> YOUR GOAL
Once the line containing "SFA Charter School 174-801" is found in the entries below, reproduce it and every line after it, stopping at and including the line containing "The person responsible"; reproduce nothing else, and keep each line exact.

━━━ PROVIDED RECORDS

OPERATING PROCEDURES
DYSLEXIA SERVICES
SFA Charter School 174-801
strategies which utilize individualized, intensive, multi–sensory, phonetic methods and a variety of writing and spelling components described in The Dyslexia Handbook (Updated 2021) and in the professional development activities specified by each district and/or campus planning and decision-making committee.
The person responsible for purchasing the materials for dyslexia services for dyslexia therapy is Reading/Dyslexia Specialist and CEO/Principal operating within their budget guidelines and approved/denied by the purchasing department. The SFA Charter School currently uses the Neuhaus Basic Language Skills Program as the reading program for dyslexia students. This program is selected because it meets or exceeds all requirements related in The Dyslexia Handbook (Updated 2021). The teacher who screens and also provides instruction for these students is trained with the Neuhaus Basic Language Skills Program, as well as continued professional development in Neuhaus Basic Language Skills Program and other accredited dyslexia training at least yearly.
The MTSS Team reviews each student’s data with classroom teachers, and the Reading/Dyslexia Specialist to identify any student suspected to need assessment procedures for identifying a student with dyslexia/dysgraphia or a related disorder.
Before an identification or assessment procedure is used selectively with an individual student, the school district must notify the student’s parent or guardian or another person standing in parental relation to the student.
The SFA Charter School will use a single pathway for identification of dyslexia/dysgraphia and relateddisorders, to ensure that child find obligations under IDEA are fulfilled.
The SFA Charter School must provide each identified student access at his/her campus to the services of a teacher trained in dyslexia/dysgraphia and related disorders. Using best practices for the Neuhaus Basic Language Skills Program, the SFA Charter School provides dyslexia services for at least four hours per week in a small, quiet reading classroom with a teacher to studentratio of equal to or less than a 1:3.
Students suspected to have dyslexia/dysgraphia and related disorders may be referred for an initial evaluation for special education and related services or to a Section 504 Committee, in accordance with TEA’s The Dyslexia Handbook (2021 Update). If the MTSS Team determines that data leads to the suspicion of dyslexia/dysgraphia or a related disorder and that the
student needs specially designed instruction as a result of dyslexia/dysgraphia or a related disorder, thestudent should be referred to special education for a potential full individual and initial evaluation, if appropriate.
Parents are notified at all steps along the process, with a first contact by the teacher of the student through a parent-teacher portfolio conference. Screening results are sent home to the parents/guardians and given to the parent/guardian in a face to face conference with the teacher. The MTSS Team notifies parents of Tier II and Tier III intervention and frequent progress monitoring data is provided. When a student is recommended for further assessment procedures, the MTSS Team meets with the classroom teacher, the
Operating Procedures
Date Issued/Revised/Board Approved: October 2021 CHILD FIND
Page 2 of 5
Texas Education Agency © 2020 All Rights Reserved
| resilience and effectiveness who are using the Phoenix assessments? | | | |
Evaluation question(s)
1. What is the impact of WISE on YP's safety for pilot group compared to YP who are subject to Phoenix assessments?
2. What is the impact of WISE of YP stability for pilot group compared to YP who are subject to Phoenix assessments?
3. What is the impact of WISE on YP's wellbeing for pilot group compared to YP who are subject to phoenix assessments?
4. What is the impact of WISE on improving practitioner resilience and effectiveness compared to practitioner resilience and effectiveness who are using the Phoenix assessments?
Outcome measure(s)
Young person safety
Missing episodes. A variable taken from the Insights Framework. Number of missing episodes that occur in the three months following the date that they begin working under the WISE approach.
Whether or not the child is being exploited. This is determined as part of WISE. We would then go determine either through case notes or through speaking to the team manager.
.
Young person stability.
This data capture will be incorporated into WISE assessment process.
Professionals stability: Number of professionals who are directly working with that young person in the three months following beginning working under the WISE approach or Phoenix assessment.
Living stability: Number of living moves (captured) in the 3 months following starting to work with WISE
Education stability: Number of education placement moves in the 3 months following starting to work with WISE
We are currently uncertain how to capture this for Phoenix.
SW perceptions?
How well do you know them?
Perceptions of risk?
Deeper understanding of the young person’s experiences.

━━━━━━

> EXERCISE ANSWER
SFA Charter School 174-801
strategies which utilize individualized, intensive, multi–sensory, phonetic methods and a variety of writing and spelling components described in The Dyslexia Handbook (Updated 2021) and in the professional development activities specified by each district and/or campus planning and decision-making committee.
The person responsible for purchasing the materials for dyslexia services for dyslexia therapy is Reading/Dyslexia Specialist and CEO/Principal operating within their budget guidelines and approved/denied by the purchasing department. The SFA Charter School currently uses the Neuhaus Basic Language Skills Program as the reading program for dyslexia students. This program is selected because it meets or exceeds all requirements related in The Dyslexia Handbook (Updated 2021). The teacher who screens and also provides instruction for these students is trained with the Neuhaus Basic Language Skills Program, as well as continued professional development in Neuhaus Basic Language Skills Program and other accredited dyslexia training at least yearly.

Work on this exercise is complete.